9. Verfahren nach Anspruch 7, dadurch gekennzeichnet, daß M^a Lithium ist, M^b Magnesium ist, M^cRR' die Diisopropylaminogruppe ist, LB Tetrahydrofuran ist, und das Verhältnis von m/n größer als 0,5 ist, und das Verhältnis von x/y kleiner als 0,5 ist, wobei Lithiummetall mit Diisopropylamin und Styrol in der Gegenwart von Magnesiumdiisopropylamidchlorid in Heptan oder Cyclohexan umgesetzt wird, das M^dX abgetrennt wird, weiteres Tetrahydrofuran bis zu einem Maximum von 3 Mol/Mol Amid hinzugefügt wird, und die erhaltene Lösung gewonnen wird.

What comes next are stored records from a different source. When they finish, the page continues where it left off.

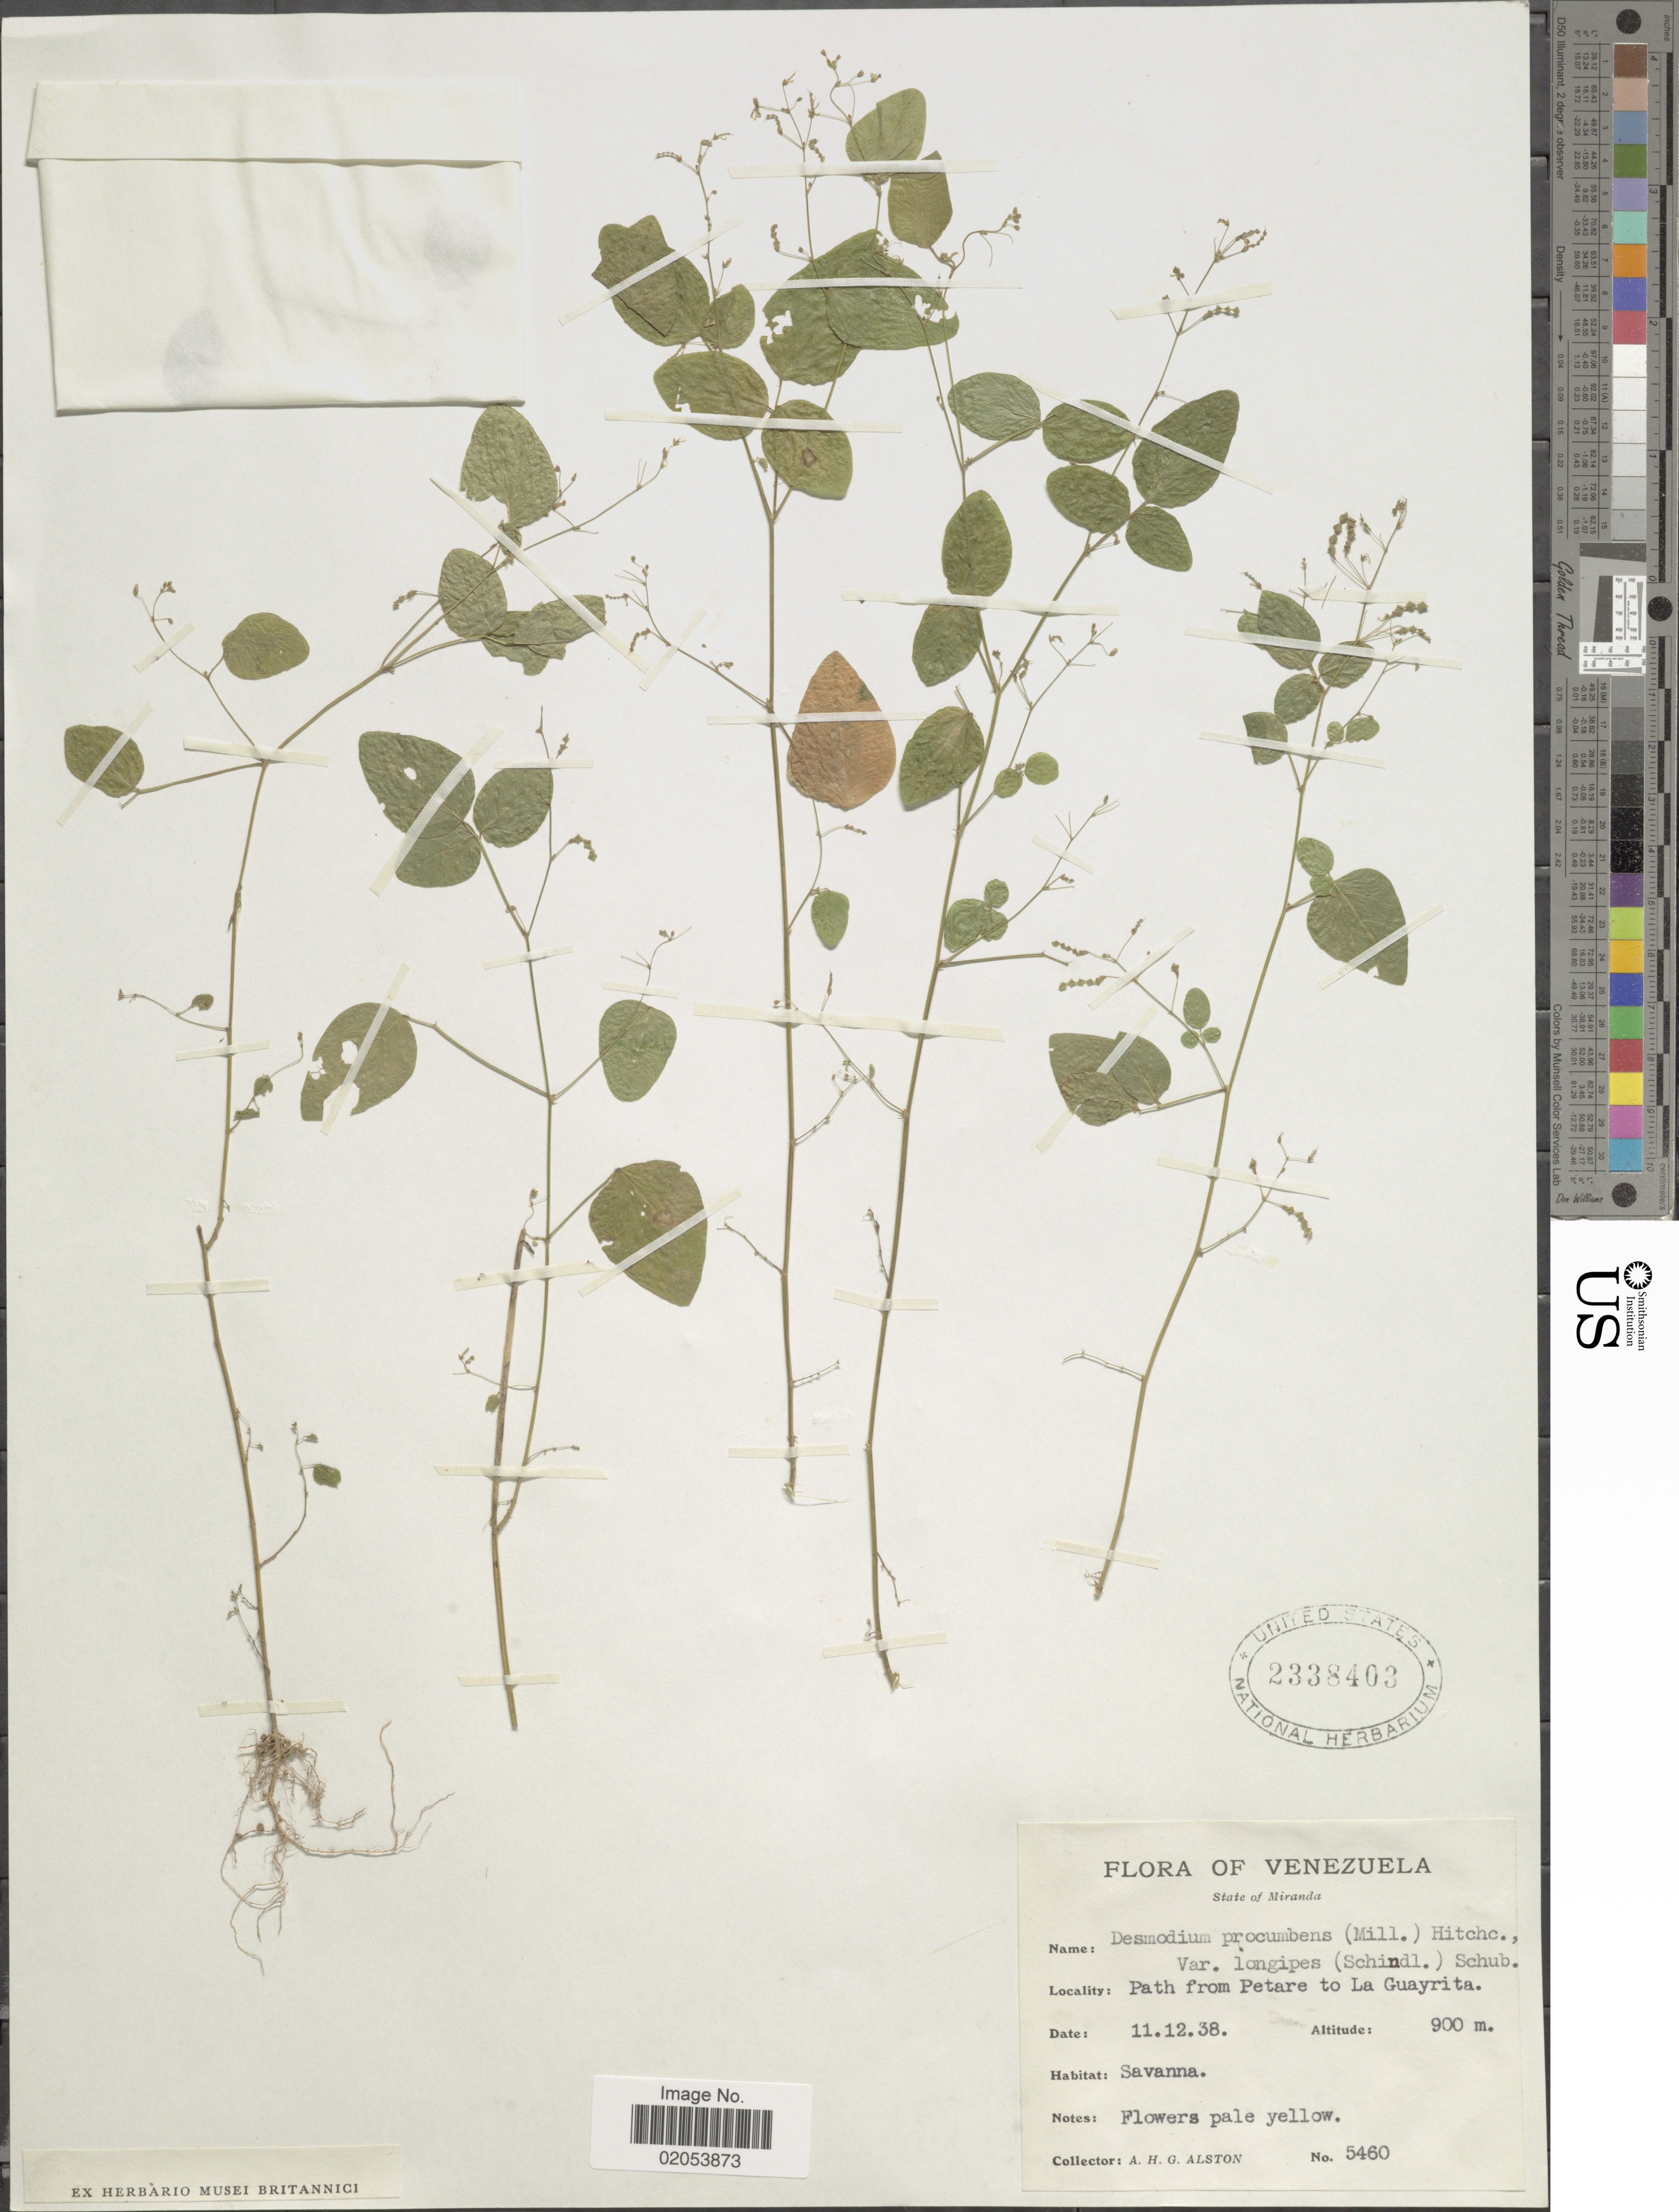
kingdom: Plantae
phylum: Tracheophyta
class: Magnoliopsida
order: Fabales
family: Fabaceae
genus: Desmodium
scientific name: Desmodium procumbens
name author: (Mill.) Hitchc.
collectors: A. H. Alston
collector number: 5460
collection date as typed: Transcribed d/m/y: 11/12/38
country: Venezuela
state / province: Miranda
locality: Path from Petare to La Guayrita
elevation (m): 900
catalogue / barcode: US 2338403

10. Verfahren nach Anspruch 8, dadurch gekennzeichnet, daß M^a Lithium ist, M^b Magnesium ist, M^cRR' die Diisopropylaminogruppe ist, LB Tetrahydrofuran ist, n eine Zahl ist, die mit z multipiziert größer als 0, aber kleiner als 3 ist, und m 0 ist, wobei Lithiummetall mit Styrol und Diisopropylamin in der Gegenwart von Magnesium-bis-diisopropylamid in einem Kohlenwasserstoff-Lösungsmittel, das eine beschränkte Menge Tetrahydrofuran enthält, umgesetzt wird und die entstandene Lösung gewonnen wird.

11. Verfahren nach Anspruch 7, dadurch gekennzeichnet, daß M^a Natrium ist, M^b Magnesium ist, M^cRR' die Diisopropylaminogruppe ist, LB Tetrahydrofuran ist, n eine Zahl ist, die mit z multipliziert größer als 0, aber kleiner als 3 ist, m 0 ist, und die Magnesiumverbindung Magnesium-bis-diisopropylamid oder Magnesiumdiisopropylamidchlorid ist.

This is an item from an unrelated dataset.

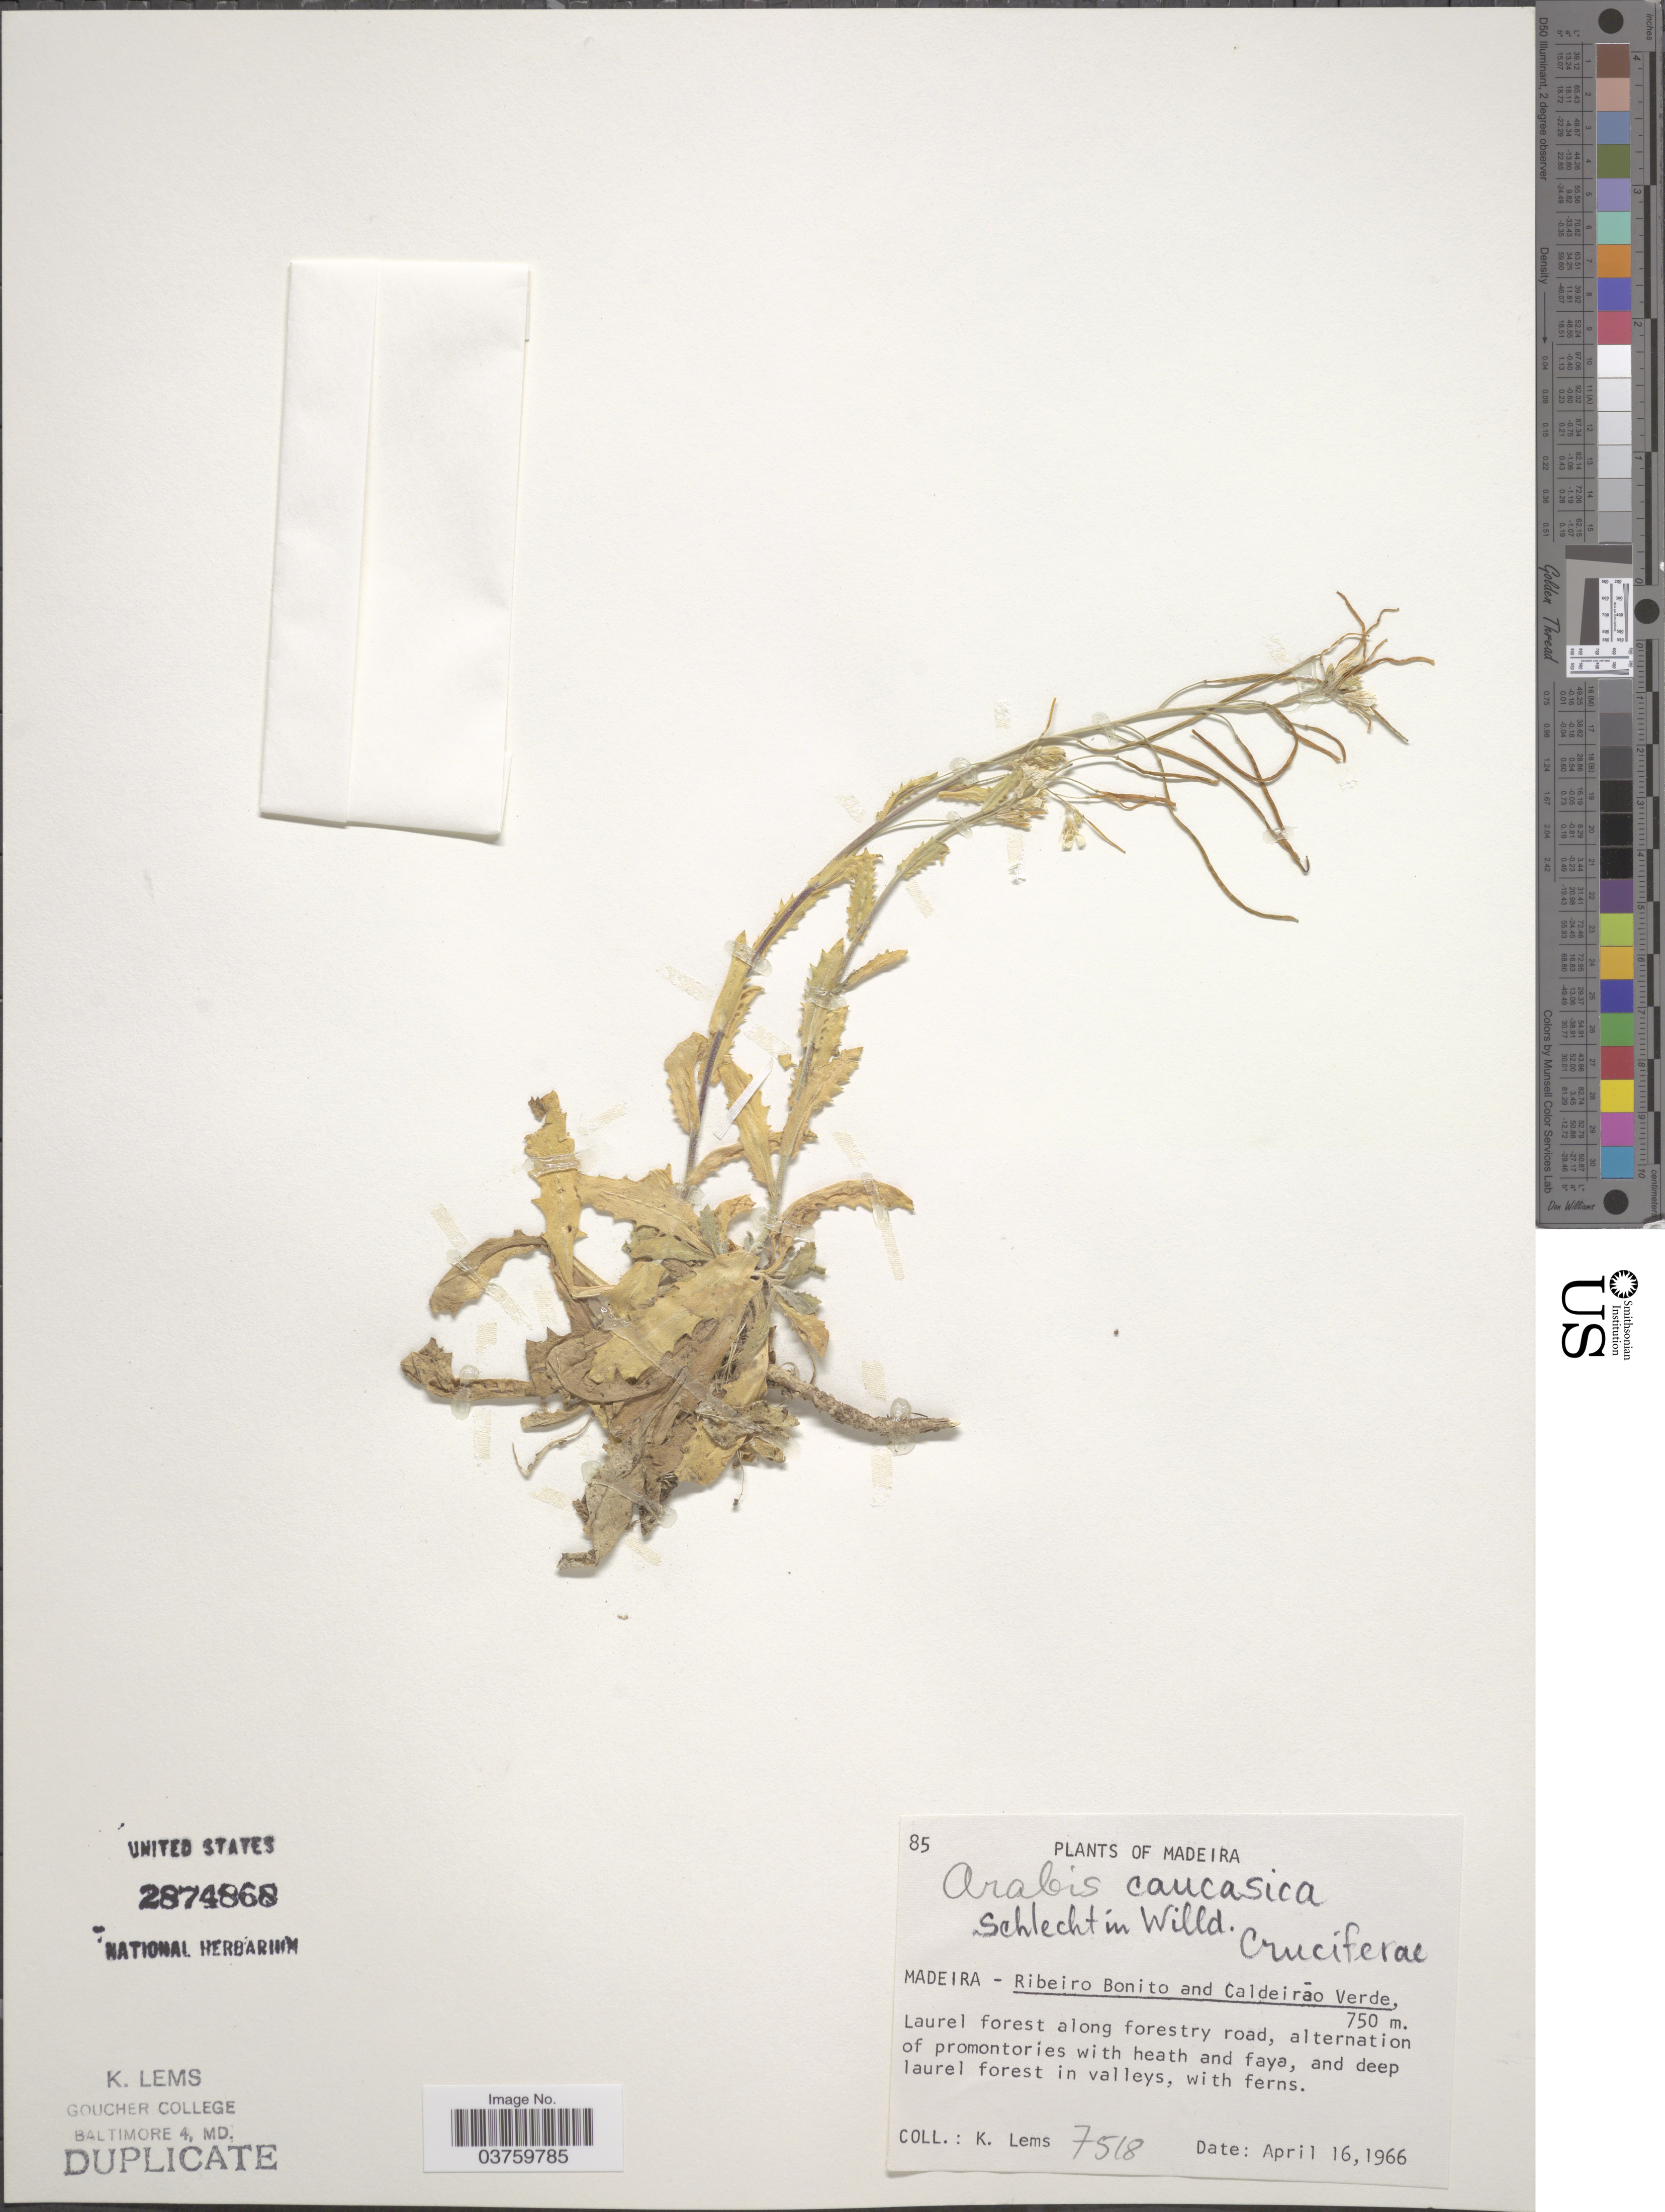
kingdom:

12. Verfahren nach Anspruch 7, dadurch gekennzeichnet, daß M^a Lithium ist, M^b Magnesium ist, M^c Stickstoff ist, R und R' beide Isoalkylgruppen mit 3 Kohlenstoffatomen sind, so daß M^cRR' die Diisopropylaminogruppe ist, m 0 ist, und LB Tetrahydrofuran ist, das weiter das Umsetzen von Natriummetall mit Diisopropylamin und Styrol in der Gegenwart von Magnesiumdiisopropylamidchlorid in einem Kohlenwasserstoff-Lösungsmittel umfaßt, um Magnesium-bis-diisopropylamid und einen Niederschlag von Natriumchlorid zu bilden, ferner das Hinzufügen von Lithiummetall, gefolgt von Diisopropylamin, Styrol und Tetrahydrofuran bei einer Temperatur von 20 bis 40°C und das Filtrieren der erhaltenen Mischung, um eine Lösung von Lithiumdiisopropylamid, die frei von Halogenidsalzen ist, abzutrennen.

13. Verfahren nach Anspruch 7, dadurch gekennzeichnet, daß Magnesiumchlorid in situ in der Lewis-Base aktiviert wird.